The movement began in the United States and has since spawned a British offshoot.
The world’s political and business elite gathered for the first day of the conference on Sunday in the Swiss mountain summit following two years of disruption due to the Covid pandemic, with the war in Ukraine set to dominate the agenda.
After a virtual forum held in 2021, this year’s in-person event will focus on the theme “History at a Turning Point”. Nato secretary-general Jens Stoltenberg, EU Commission President Ursula von der Leyen and German Chancellor Olaf Scholz are among the major political leaders due to attend.
Phil White, a former business consultant and member of Patriotic Millionaires UK, told The Guardian ahead of the event: “While the rest of the world is collapsing under the weight of an economic crisis, billionaires and world leaders meet in this private compound to discuss turning points in history.
“It’s outrageous that our political leaders listen to those who have the most, know the least about the economic impact of this crisis, and many of whom pay infamously little in taxes.
“The only credible outcome from this conference is to tax the richest and tax us now. Tax the delegates attending Davos 2022.”
His warning comes amid soaring energy prices in Europe prompted by the war in Ukraine, as well as rising inflation.

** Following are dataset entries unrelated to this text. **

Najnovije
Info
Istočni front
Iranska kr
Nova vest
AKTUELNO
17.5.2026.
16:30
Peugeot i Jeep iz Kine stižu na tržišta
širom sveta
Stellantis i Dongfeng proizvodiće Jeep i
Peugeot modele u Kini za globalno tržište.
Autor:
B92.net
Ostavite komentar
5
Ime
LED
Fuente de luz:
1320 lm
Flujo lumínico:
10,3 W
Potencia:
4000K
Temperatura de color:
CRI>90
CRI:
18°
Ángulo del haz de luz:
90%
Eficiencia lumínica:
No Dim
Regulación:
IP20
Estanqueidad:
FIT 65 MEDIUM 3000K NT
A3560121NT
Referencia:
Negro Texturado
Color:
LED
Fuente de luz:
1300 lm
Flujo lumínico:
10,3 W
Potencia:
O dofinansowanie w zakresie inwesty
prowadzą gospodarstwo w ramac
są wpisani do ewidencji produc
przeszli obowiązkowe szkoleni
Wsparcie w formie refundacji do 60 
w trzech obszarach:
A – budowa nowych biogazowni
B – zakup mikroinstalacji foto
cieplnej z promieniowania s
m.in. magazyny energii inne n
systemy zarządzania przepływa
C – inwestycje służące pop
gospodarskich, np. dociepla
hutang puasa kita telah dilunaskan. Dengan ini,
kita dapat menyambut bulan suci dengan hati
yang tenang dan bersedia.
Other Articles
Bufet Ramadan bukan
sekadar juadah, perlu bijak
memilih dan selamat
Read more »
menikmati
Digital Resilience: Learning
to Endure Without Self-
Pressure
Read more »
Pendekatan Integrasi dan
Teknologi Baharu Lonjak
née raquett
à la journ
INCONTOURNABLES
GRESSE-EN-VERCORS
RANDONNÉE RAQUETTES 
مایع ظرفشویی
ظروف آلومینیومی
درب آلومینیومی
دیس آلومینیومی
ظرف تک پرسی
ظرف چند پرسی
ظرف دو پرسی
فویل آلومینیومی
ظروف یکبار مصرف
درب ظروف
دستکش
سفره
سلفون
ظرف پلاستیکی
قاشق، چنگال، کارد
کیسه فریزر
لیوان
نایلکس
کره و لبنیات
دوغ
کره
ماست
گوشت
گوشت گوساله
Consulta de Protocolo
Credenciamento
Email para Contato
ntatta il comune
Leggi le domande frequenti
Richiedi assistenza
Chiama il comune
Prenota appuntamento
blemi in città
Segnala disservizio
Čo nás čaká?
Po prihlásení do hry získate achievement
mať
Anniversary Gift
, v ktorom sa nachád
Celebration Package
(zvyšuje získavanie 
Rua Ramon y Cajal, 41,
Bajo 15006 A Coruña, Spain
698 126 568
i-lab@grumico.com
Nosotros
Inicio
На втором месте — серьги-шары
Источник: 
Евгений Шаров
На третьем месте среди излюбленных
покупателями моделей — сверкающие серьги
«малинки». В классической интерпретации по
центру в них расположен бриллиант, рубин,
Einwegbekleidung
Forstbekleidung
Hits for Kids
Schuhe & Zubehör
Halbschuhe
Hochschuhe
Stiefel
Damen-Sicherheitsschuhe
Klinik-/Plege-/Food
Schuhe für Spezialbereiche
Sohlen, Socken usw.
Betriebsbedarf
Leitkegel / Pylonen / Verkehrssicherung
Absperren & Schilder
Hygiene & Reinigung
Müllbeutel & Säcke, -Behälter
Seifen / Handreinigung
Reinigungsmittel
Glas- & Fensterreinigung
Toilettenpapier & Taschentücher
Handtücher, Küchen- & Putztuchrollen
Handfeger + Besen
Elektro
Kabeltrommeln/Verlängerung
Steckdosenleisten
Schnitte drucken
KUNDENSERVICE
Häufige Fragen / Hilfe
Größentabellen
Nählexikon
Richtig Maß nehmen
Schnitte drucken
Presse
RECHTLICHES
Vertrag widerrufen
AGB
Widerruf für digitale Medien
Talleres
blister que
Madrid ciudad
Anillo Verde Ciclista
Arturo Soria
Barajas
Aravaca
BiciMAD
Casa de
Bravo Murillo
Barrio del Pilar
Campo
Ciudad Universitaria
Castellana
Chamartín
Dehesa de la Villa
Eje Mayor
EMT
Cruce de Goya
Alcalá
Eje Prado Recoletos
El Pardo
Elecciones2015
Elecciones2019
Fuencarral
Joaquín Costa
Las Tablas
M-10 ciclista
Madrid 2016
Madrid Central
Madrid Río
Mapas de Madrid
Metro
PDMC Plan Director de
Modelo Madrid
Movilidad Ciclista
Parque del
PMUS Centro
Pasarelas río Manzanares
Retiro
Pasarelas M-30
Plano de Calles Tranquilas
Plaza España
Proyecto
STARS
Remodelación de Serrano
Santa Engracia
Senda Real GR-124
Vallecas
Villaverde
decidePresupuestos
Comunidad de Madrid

Djaffar Shalchi, a Danish engineer, told the newspaper that it was difficult to win the public’s trust by holding events where “the world’s rich and powerful meet behind layers of security”.
“The most significant thing Davos participants could do to actually win people’s trust is to acknowledge that the wealth and privilege they represent and protect, is incompatible with a world where everyone can live full and prosperous lives,” he added.
The WEF’s founder Klaus Schwab has claimed that this year’s event will be the “most timely and consequential” meeting since the forum more than 50 years ago.
Russia has been excluded from the event following its invasion of Ukraine on February 24.
WEF president Borge Brende said the move was the “right decision”, adding: “We do hope, though, that Russia will follow a different path ... in the years to come to start to stick to the UN charter and to their international obligations.”
Elsewhere, police clashed with protesters from the anti-capitalist “Smash WEF” group in Zurich on Saturday ahead of the conference.
Police used pepper spray and rubberised pellets to break up the march through the downtown district.